### 工作任务 1
按练习文本所述，代码复制后能否直接运行？
### 工作任务 2
从下方各行中摘出所有含有字符串“phải”的行，逐一照抄。

Python爬取 | 唯美女生图片

这里只是代码展示，且复制后不能直接运行，需要配置一些设置才行，具体请查看下方链接介绍：

Python爬取 | 唯美女生图片

from selenium import webdriver

from fake_useragent import UserAgent

from pyquery import PyQuery as pq

import winreg

from time import sleep

import time

import requests

import re

import os

header = {

    'User-Agent': UserAgent().random

}

'''

获取单个id的HTML代码并解析，返回id的分类、名字、包含图片链接的list

'''

def html_id(id_url):

    r = requests.get(id_url, headers=header)

    time.sleep(0.3)

    doc = pq(r.text)

    classical = doc('.d-md-inline-block').eq(0).children('a').text() # 获取id的分类

    if len(classical) != 0: # 判断id的分类是否获取成功，即判断该id的源码是否获取成功

        name = doc('.post-title').text() # id 名字

        lists = doc('.nc-light-gallery a').items() # id的图片所在标签

        links = ['https:' + i.attr('href') for i in lists if '.' in i.attr('href')] # 解析标签，获取图片链接

        if len(links) == 0: # 几年前的id,图片所在的标签与前面的不同，所以需要重新解析

            lists = doc('.nc-light-gallery img').items()

### 所列各行
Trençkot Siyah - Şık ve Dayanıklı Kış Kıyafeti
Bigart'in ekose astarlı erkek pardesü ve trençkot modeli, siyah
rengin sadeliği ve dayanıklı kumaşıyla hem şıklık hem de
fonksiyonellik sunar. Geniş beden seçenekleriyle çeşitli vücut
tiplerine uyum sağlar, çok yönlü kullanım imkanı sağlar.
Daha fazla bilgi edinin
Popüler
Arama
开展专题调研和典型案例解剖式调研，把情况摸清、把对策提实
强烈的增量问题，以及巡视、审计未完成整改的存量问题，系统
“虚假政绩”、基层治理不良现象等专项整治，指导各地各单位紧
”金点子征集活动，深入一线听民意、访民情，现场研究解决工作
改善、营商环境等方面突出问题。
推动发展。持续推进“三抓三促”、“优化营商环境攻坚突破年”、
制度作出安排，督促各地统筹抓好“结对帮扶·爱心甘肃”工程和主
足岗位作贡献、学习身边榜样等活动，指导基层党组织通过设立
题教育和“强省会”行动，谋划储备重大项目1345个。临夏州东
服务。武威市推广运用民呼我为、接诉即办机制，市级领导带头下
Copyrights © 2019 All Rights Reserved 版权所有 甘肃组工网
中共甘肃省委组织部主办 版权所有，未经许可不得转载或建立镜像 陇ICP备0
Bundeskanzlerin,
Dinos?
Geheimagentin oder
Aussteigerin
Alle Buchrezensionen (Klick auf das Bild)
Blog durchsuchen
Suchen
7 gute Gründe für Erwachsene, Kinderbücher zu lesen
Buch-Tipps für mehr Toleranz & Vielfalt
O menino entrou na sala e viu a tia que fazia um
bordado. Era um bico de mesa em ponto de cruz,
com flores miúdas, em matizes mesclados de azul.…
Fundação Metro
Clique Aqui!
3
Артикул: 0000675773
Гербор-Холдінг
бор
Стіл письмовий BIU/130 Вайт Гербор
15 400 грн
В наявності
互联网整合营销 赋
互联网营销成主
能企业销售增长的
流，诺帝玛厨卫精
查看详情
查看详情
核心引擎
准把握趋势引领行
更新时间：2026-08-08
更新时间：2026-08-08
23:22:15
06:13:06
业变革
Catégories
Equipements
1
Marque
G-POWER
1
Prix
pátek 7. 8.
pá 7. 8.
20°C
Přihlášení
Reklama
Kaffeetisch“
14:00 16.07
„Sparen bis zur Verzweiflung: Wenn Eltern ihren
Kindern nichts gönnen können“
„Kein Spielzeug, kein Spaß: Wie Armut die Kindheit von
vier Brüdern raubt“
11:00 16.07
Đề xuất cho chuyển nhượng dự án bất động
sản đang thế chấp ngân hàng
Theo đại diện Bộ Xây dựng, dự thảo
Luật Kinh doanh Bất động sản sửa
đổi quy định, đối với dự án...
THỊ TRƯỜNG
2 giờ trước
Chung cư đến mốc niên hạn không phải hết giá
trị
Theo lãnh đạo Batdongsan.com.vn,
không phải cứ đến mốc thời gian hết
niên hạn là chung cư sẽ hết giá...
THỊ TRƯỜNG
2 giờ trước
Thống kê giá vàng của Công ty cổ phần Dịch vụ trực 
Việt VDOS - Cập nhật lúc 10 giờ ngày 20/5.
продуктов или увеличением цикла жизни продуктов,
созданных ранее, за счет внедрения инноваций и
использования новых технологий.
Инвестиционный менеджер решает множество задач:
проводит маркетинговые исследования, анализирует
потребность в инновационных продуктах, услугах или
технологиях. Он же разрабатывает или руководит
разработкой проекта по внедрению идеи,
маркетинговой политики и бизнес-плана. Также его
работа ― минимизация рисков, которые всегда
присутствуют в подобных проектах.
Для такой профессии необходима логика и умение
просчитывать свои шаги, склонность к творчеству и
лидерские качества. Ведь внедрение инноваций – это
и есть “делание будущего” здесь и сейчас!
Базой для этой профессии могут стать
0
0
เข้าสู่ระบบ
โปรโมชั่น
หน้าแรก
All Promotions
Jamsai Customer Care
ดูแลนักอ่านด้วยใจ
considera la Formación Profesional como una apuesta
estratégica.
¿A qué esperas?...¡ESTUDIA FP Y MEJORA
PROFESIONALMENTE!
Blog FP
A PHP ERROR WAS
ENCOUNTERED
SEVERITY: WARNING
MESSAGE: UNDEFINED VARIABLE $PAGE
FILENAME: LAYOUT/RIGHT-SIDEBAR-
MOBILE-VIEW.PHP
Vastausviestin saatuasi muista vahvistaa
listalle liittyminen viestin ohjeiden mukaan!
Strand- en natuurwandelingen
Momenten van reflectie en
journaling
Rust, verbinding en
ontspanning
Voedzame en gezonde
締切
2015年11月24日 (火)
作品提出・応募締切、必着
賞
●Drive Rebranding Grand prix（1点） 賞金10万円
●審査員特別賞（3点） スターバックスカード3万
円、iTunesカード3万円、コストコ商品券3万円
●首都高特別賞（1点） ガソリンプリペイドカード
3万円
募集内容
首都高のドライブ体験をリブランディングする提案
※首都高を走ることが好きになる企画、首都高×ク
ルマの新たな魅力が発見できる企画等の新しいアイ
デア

### 练习作答 1
不能直接运行，需要配置一些设置才行。

### 练习作答 2
Chung cư đến mốc niên hạn không phải hết giá
không phải cứ đến mốc thời gian hết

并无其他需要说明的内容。